::: Alıntı Metin :::
Bölümler | Kategoriler | Konular | Kitaplar | İletişim
KİME İNANMALI
Dünyanın en güçlü parası, Amerika Birleşik Devletlerinin "doları"dır. Ve hemen hemen her gün, haberlerin bir bölümü doların değer artışıyla alâkalı olmaktadır. Devletler ve şahıslar, para olarak en fazla dolara rağbet etmekte, ona tâlip olmakta ve onu elde etmeğe çalışmaktadırlar.
Amerika kıtası, sonradan keşfedilmiş olduğu için, bir ismi de “Yeni Dünya" dır. Bu "yeni" liğinin üstünden epeyce zaman geçmiş ve bu isim pek kullanılmaz olmuştur. Fakat muazzam ekonomisiyle, tabii servetleriyle ve ileri teknolojisiyle, dünyanın süper devletlerinin de başında gelen Amerika Birleşik Devletleri, sanki ayrı bir dünya gibidir. Amerika için, diğer dünya devletlerine nispeten çeşitli farklılık,hususiyetleri sıralanabilir. Bunlardan en fazla dikkat çekici olanlardan biri, dünyanın en güçlü parası olan "dolar" ın kağıt ve madeni çeşitleri üzerinde yazılı bulunan "IN GOD WE TRUST" (ALLAH'A GÜVENİYORUZ) yazısıdır.
Bu durum, bizim cemiyetimizde yıllardır işlenmeğe çalışılmış bazı yanlış propagandaları çürütmektedir. Demek ki, din milletleri geri bırakmamaktadır. İslamiyet kadar mükemmel olmayan bugünkü Hıristiyan dininde bile kemalini bulan Amerika, dine bağlanmanın lüzumunu ve faydasını bütün dünyaya en tesirli biçimde ilân etmek ve hatırlatmak için, dünyanın en güçlü devleti oluşunun sebebini, bütün paralarının üzerine yazdığı Allah'â iman ve tevekkülü ifade eden bu cümle ile sloganlaştırmıştır.
::: Sıralanan Kayıtlar :::
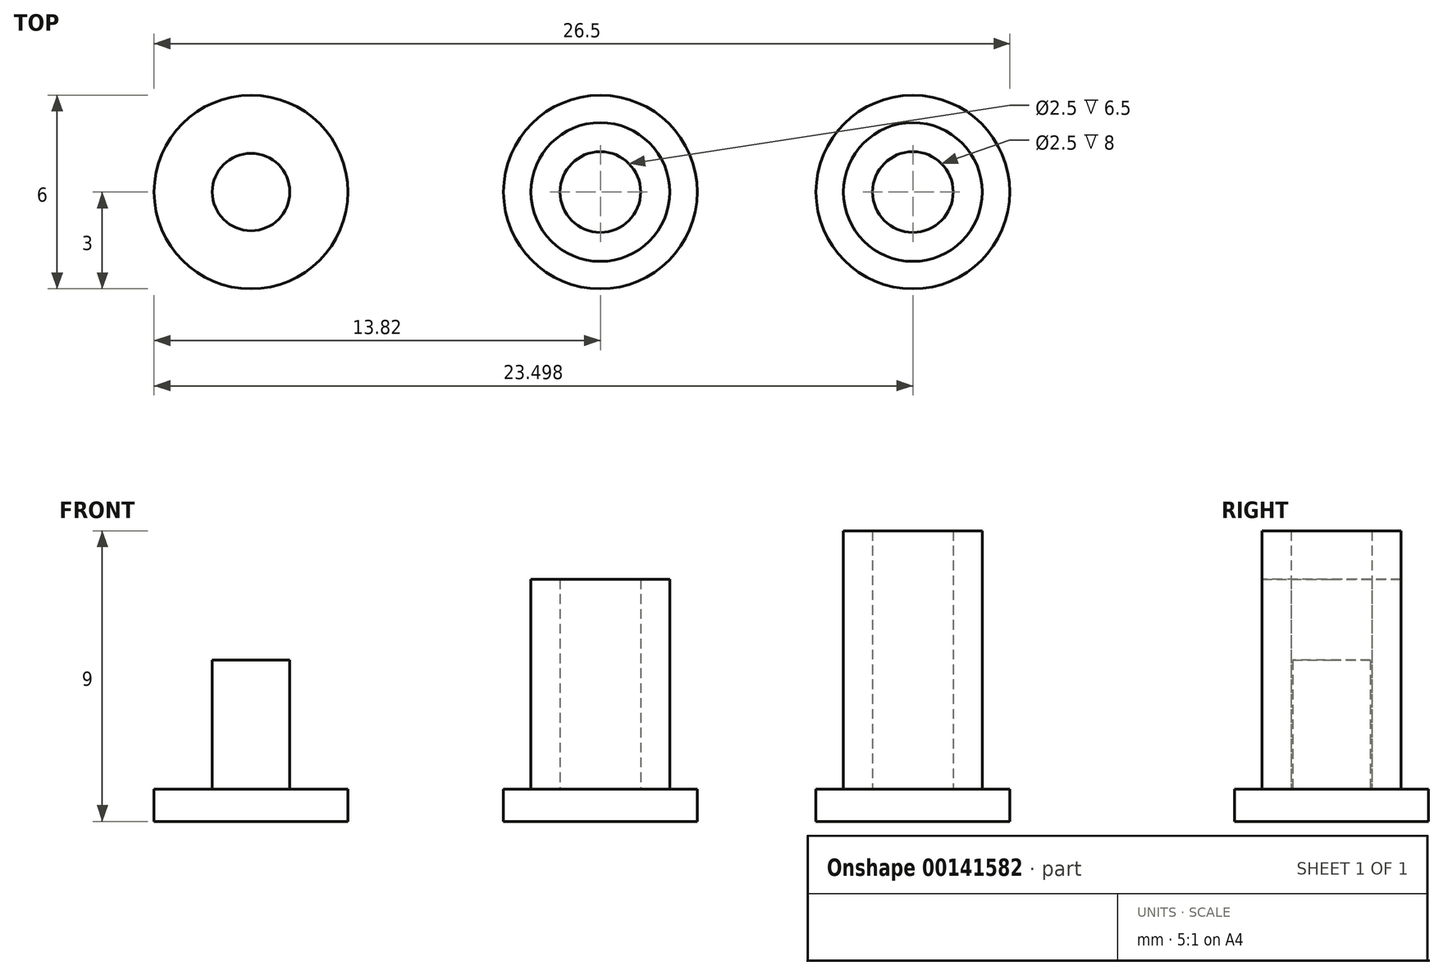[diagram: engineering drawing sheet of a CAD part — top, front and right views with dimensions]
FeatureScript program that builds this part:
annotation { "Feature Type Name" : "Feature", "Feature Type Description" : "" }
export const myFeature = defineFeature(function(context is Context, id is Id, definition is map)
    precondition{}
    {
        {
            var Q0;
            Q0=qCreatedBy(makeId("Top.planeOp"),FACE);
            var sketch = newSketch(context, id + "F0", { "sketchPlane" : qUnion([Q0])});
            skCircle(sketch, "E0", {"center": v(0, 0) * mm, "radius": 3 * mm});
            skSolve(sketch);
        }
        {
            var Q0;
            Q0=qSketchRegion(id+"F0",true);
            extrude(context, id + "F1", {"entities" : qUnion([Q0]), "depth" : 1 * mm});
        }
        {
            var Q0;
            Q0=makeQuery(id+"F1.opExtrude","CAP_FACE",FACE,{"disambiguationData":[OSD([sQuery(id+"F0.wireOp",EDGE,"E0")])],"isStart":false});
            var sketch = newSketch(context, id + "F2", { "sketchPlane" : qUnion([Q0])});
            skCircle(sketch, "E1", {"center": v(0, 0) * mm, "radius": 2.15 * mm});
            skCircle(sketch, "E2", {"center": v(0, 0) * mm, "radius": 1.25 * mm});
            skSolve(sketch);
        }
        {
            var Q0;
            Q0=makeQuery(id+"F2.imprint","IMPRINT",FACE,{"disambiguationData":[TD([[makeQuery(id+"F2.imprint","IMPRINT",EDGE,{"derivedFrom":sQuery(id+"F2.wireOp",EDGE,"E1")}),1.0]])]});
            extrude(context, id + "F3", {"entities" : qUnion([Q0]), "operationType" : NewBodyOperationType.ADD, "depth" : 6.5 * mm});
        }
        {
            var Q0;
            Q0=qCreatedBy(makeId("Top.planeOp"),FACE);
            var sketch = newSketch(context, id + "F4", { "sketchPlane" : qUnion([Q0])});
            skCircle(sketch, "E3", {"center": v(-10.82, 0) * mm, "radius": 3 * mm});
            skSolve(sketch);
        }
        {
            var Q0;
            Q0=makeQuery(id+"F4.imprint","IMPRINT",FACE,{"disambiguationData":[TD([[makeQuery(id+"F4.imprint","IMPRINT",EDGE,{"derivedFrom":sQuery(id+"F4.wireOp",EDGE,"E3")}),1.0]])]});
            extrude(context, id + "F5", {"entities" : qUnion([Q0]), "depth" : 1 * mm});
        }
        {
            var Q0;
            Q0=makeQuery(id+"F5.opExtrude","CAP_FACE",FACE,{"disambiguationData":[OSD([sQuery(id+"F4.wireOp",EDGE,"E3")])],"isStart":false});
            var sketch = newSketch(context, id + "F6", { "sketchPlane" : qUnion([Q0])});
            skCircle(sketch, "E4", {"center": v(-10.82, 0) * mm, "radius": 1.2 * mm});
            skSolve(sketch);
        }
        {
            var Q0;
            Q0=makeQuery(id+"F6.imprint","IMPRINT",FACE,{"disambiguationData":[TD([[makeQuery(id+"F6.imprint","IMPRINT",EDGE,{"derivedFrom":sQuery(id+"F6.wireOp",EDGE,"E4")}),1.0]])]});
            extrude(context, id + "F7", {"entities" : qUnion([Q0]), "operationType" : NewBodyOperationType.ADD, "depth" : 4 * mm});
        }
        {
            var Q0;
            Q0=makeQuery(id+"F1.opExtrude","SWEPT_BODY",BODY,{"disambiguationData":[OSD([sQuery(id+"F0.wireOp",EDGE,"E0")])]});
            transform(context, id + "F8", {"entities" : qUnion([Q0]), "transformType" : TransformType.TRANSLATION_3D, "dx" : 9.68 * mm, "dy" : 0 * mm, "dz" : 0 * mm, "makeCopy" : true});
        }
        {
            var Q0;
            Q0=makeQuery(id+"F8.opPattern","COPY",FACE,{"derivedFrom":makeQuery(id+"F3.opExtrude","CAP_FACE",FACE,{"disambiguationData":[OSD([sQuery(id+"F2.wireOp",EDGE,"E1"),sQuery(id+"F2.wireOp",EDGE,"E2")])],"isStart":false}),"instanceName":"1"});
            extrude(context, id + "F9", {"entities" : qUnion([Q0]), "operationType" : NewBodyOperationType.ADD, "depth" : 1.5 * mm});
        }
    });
:::
::: Sıralanan Kayıtlar :::
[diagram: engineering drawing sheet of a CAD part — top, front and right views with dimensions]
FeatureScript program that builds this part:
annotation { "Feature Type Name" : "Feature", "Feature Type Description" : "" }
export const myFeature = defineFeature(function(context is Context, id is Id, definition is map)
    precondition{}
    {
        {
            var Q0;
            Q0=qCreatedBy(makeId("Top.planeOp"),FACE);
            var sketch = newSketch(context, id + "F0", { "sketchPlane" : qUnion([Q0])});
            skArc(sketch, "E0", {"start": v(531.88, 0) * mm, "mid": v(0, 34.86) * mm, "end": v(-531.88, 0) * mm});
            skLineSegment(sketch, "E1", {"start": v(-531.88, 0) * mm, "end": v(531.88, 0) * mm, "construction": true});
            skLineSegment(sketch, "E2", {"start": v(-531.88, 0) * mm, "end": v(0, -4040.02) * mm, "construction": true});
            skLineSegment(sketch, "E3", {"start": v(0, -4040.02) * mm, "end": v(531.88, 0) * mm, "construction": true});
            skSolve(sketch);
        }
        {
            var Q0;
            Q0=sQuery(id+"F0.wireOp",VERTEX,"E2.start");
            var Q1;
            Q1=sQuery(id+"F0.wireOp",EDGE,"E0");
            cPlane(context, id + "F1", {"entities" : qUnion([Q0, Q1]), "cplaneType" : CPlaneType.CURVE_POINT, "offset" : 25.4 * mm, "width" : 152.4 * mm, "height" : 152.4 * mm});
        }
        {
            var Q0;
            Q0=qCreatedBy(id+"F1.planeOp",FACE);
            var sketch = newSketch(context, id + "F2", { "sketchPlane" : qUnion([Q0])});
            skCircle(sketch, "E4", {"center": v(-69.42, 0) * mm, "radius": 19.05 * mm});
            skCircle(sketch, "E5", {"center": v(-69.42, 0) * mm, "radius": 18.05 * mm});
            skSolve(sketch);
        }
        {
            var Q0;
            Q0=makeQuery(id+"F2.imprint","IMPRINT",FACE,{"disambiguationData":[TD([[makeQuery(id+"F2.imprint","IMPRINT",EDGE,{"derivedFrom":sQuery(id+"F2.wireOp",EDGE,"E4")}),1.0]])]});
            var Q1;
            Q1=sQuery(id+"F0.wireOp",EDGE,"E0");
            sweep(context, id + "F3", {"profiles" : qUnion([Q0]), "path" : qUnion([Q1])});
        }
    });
:::
### Ne İsteniyor:
Doların üzerindeki "Allah'a güveniyoruz" yazısını konu alan metni son cümlesinden sonra sürdür.

### Alıştırmanın Sonucu:
Bizim cemiyetimizde ise, Allah'a tevekkül etmeyi çok yanlış şekilde anlayanlar vardır. Bu yanlış anlayıştakilerin bir kısmı işi tembelliğe döktükleri için, diğer bir kısmı tarafından alabildiğine tenkit edilmiş ve neticede Allah'a tevekkül sırrı, hafife alınmaya başlanmıştır. Günlük konuşmalarda rastlanan:
"Allahlık adam" “Onun işi Allah'a kalmış" “Çok tevekkül bir insan" gibi sözlerin alaycı bir ifadeyle kullanılması, Allah'a tevekkül etmenin asıl mânâsına gölge düşürmeğe teşebbüs cüretini taşımaktadır.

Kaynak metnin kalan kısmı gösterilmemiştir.